What it tells me is I can’t keep sitting at my computer and expect things to stay the same. In the short the five years I have lived here this town has changed, a lot. I am thankful I took time to photographed this old temple the way it was a few years back. My advice to you- don’t sit around and watch the world change and then complain. Get out and photograph. Stop time and preserve it. In the words of my good friend Fernando Gros, “Don’t Complain – Make Art“.
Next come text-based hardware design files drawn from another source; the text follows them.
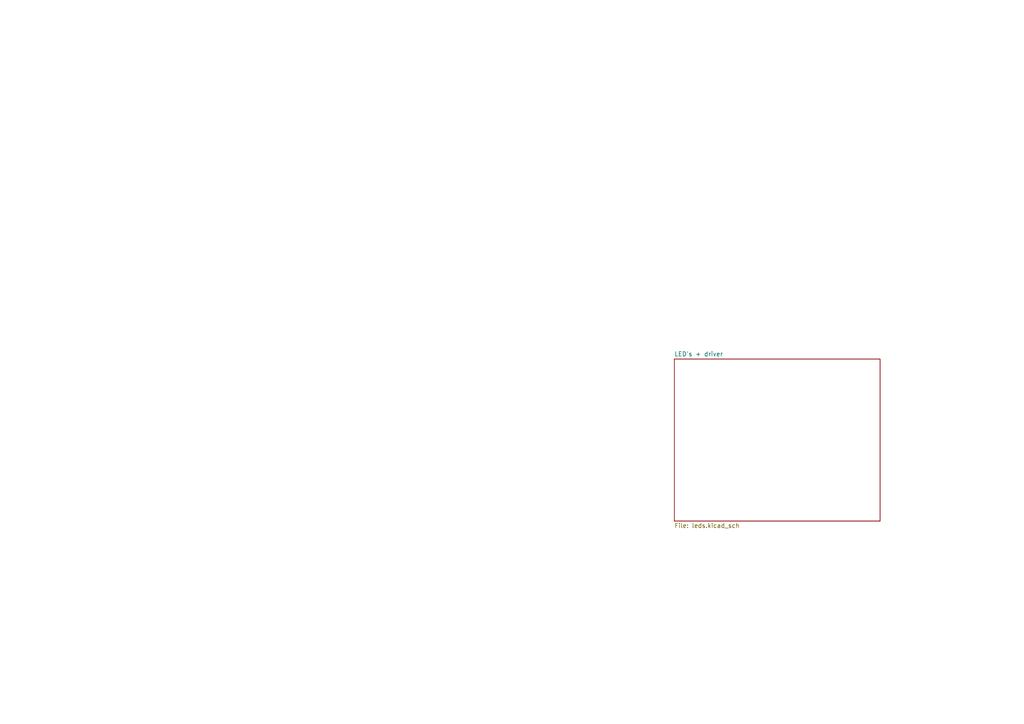
<source format=kicad_sch>
(kicad_sch (version 20230121) (generator eeschema)

  (uuid ceb06db9-8f49-4de4-b9ca-5fa52e791f62)

  (paper "A4")

  


  (sheet (at 195.58 104.14) (size 59.69 46.99) (fields_autoplaced)
    (stroke (width 0.1524) (type solid))
    (fill (color 0 0 0 0.0000))
    (uuid a3320258-d968-4e72-b92b-b4db2ac30ec0)
    (property "Sheetname" "LED's + driver" (at 195.58 103.4284 0)
      (effects (font (size 1.27 1.27)) (justify left bottom))
    )
    (property "Sheetfile" "leds.kicad_sch" (at 195.58 151.7146 0)
      (effects (font (size 1.27 1.27)) (justify left top))
    )
    (instances
      (project "LED_MATRIX"
        (path "/ceb06db9-8f49-4de4-b9ca-5fa52e791f62" (page "2"))
      )
    )
  )

  (sheet_instances
    (path "/" (page "1"))
  )
)

</source>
f/3.2, 1/500 sec, at 14mm, 400 ISO, on a X-Pro1

f/3.2, 1/500 sec, at 14mm, 400 ISO, on a X-Pro1

 

About The Author

Matt Brandon

Matt is a Malaysia based assignment photographer. Well known as a photographer and international workshop instructor, Matt’s images have been used by business and organizations around the globe. Matt is also a Fujifilm Malaysia brand ambassador. Matt is a contributor to National Geographic, National Geographic Traveller and other major publications.

5 Comments

  1. Jacob James

    I think this is happening all over the world and in some places at an alarming rate. Take Myanmar for instance, probably my favourite country in SE Asia, I think that if I was to go back today 12 months on since my last visit it would be a completely different place.
    My first visit was days after Aung San Suu Kyi’s election, now after 12 months of investment and political reform the country is changing and opening up to the outside world. As a photographer that upsets me because that is why I found it so magical in the first place, but for the people of Burma it is massively overdue after decades of military rule. Does it matter what I think? No because for the people living there day in day out it is a change for the better.
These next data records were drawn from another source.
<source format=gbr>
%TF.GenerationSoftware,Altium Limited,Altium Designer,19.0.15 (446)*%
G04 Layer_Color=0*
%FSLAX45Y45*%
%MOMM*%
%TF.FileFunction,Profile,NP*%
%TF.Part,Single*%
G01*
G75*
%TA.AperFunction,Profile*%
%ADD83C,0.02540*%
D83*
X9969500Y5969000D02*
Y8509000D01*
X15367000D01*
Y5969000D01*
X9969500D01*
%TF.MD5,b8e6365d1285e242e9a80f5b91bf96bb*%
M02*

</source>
    Great work Matt, keep it up!

    Jake

    Reply
    • Matt

      Thanks for chiming in Jake. Someday I want to get to Burma or Bhutan. Both are on my bucket list.

      Reply
      • Jacob James

        Burma is incredible, I think you would love it. Bhutan is on my list too for the hopefully not so near future!

        Reply
        • Craig Ferguson

          I was in Burma in 2001. I can’t even begin to imagine how much it must have changed since then.

          Reply
  2. lens2heart

    Assuming it is positive change for those involved perhaps we should embrace it and even empower it. By embrace it I mean recording the process, the before, during and after. This may provide a historic record for those involved. We have only one photograph of my wife from her childhood and none of the traditional extended family Chinese courtyard house in which she grew up. Her family now live in a standard concrete box house – – not very poetic but at least the roof doesn’t blow off in a typhoon (one of her experiences). It would be great for both myself and our kids to have photographs of all that (well I wouldn’t have recommended someone photographing or videoing in the typhoon 🙂 but you get my point.

    By empower I mean that sometimes (especially in NGO type situations) we, as photographers, may act as matchmakers between the people involved in a particular positive change project and other people around the world with capacity and compassion to contribute to the change. Occasionally images may actually be catalysts for change.